Yes, so we call them fingerprints and we have a list that is available online. This list has been built by many people because there is a community behind this. A lot of people are trying to find all these strange papers, and they are posting comments on PubPeer, which is an open platform for people to express and to post comments on different scientific paper.
So, there are plenty of people looking out for new fingerprints that we didn’t know about before. This list has been built through a kind of snowball effect, with plenty of people participating in the creation of the list.
How much does the publishing industry call upon your expertise nowadays? Do you have collaborations with individual publishers or with learned societies and research associations?
We are collaborating with anyone that wants to collaborate with us, and we do it entirely pro bono. We have not accepted funding from the different publishers that we help. We work with IOP, for example, which is at the forefront of addressing these integrity problems. We work with STM Integrity Hub, with Morressier. We collaborate with anyone who asks us ‘where is this list?’ We provide the list for them to use. It’s completely free, and available to anybody.
Where do you see next generation tools coming from? And what kind of angle do you anticipate will be used from a technology perspective to detect suspect publications?
I think there is a new threat coming, beyond the detection problem – that is the fact that new models are able to generate data as well as text.
These new multimodal models are able to do many things, such as generate graphs together with text and images, etc. These are really useful tools for people who want to generate scientific papers just by pressing a button. So yes, there is a problem here. And the way to detect this problem, I believe, is to go beyond simply detecting whether a publication has been generated or not.
Instead, we need to try to detect the scientific meaning behind the text, and to check that there is really something behind what is published. We need to take the ‘open science’ approach, supporting the release of data so that people can check and assess what is in a text.

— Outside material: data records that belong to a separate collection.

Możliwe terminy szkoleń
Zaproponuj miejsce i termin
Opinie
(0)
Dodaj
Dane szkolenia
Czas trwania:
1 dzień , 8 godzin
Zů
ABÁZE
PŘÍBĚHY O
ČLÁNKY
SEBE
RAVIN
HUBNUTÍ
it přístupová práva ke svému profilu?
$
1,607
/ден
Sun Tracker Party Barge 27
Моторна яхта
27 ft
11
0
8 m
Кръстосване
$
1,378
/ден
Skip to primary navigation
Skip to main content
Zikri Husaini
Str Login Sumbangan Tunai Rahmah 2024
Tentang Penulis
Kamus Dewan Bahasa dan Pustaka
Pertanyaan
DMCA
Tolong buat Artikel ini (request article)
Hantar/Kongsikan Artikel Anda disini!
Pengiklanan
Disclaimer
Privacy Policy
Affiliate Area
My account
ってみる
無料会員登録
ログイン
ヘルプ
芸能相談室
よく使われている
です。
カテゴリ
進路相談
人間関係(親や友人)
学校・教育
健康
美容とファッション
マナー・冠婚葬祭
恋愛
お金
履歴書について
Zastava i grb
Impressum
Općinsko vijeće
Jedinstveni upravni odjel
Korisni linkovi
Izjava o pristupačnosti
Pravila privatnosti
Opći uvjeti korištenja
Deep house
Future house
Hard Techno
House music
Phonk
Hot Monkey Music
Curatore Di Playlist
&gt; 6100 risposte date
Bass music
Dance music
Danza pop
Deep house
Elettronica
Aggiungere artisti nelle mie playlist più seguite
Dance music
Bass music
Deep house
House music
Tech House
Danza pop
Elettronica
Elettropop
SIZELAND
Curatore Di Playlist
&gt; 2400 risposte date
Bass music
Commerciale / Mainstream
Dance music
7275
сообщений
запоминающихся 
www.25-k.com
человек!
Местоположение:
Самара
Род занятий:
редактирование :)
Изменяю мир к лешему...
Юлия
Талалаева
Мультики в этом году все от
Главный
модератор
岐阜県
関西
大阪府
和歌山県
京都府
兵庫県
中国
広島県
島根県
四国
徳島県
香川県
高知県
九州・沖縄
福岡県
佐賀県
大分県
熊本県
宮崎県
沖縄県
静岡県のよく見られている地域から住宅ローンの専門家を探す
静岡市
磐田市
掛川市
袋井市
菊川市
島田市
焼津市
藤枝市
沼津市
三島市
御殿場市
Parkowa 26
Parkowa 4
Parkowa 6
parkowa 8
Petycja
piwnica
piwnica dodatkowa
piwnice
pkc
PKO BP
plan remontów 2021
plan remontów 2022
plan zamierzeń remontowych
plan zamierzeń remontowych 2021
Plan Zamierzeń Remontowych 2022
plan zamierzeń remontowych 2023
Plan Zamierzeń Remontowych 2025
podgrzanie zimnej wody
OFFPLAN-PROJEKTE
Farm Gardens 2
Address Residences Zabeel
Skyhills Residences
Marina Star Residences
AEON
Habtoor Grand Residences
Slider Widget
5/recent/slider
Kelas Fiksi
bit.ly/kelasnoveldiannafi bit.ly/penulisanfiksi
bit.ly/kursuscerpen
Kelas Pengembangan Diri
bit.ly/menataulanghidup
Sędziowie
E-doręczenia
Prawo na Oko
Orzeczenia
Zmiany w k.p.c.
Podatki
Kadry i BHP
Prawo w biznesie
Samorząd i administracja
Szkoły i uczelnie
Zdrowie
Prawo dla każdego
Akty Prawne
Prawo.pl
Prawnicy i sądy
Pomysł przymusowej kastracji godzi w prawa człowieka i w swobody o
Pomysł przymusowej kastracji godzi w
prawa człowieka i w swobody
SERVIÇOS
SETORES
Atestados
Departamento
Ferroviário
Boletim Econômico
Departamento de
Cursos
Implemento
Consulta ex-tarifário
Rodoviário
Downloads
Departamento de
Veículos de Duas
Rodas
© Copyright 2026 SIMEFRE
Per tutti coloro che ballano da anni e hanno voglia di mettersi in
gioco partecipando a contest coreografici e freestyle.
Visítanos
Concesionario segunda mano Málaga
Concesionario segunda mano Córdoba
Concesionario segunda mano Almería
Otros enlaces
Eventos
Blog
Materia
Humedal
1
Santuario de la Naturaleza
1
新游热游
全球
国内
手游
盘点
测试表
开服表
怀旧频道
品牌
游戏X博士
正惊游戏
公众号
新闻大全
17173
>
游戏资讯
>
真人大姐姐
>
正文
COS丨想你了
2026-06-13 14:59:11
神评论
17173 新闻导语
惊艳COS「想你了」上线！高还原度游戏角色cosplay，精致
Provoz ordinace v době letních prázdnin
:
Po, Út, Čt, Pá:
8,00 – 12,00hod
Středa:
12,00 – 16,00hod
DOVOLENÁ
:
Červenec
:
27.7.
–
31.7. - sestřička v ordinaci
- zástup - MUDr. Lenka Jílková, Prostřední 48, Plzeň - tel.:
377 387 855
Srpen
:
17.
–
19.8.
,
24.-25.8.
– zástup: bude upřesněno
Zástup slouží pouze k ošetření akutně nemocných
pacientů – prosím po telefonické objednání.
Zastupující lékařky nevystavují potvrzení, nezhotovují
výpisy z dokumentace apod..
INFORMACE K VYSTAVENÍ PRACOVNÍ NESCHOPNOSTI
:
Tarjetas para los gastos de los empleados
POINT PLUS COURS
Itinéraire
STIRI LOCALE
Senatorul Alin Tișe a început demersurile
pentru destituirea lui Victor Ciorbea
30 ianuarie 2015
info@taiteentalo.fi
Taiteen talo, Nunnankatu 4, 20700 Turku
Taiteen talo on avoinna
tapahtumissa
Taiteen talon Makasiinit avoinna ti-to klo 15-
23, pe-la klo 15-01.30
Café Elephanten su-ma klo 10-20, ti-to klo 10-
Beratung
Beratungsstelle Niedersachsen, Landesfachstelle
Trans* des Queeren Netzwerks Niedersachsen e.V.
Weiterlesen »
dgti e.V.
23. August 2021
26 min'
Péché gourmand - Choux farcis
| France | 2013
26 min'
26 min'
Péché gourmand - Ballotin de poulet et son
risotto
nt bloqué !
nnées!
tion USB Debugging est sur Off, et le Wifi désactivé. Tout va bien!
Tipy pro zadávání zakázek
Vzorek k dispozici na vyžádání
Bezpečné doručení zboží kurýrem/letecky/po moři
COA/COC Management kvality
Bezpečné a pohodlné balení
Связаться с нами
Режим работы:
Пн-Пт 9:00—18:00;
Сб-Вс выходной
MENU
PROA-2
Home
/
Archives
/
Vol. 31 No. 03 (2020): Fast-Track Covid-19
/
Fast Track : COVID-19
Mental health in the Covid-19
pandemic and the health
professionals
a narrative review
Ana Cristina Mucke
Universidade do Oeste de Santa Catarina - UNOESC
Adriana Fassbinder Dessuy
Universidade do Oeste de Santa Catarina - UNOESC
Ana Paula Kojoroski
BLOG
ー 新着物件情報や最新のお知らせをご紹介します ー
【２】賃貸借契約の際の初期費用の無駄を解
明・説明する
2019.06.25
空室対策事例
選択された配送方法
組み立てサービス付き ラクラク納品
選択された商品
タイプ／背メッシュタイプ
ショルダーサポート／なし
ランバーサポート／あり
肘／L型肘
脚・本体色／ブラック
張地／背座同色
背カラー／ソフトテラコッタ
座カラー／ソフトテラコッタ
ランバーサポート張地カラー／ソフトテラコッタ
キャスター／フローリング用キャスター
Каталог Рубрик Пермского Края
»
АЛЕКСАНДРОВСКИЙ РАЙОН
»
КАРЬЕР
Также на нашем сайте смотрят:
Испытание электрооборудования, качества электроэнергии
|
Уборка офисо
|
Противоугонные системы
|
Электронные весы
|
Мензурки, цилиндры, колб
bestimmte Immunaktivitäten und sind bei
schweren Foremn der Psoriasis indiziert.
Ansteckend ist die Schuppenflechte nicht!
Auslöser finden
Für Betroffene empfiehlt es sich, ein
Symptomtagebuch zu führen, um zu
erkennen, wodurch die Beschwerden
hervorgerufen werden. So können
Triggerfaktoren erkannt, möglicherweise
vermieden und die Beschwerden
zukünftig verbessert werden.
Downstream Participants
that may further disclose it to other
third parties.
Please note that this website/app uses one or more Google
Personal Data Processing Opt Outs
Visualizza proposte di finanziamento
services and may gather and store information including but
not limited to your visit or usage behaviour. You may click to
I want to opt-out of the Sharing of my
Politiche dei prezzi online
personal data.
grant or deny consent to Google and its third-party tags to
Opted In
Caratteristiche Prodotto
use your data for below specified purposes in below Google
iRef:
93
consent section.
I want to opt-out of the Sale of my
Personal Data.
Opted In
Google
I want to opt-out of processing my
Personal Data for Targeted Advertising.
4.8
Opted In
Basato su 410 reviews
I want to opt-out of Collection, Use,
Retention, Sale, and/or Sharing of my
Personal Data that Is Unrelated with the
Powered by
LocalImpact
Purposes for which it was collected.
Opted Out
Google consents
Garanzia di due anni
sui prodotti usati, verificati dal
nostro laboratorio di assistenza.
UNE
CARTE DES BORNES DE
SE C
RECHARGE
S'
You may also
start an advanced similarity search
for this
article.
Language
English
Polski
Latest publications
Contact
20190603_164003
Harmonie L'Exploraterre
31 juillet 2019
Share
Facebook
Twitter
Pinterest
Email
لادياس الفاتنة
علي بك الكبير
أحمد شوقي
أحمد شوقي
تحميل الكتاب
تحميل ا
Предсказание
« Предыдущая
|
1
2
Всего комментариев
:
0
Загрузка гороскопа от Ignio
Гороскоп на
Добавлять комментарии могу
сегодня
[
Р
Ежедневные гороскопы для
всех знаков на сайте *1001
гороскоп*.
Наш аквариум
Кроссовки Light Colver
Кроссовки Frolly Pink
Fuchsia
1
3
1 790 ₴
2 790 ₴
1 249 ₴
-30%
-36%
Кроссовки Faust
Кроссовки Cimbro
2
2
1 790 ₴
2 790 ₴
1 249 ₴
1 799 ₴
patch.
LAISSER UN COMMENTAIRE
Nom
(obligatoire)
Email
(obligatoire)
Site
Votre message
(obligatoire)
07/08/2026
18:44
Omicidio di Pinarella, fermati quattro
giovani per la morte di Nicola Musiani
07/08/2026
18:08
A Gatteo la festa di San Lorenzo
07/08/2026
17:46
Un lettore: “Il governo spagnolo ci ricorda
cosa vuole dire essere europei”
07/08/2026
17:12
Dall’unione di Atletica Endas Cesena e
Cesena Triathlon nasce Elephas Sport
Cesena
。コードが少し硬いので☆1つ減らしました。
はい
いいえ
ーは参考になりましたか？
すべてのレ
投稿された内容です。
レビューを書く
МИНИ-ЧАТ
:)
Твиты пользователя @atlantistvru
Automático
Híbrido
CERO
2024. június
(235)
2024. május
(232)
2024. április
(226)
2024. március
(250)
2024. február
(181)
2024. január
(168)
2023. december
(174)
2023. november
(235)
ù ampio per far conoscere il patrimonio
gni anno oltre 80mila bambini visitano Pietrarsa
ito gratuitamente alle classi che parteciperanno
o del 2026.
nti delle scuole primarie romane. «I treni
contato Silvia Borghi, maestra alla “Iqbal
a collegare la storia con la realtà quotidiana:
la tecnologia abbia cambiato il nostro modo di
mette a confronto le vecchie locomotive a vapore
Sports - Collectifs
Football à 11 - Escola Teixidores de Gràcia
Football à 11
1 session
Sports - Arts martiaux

And I think that publishers have to invest in human labour. They need to ensure that peer review is done correctly and invest in post-publication assessment. They should be able to deal with retractions and corrections and things like that much more easily and speedily.
What you’re saying is that the technology can only do so much and then the rest of the work has to be done by skilled humans who understand where the flaws could come from?
Yes, that’s my take, that’s where I stand on this.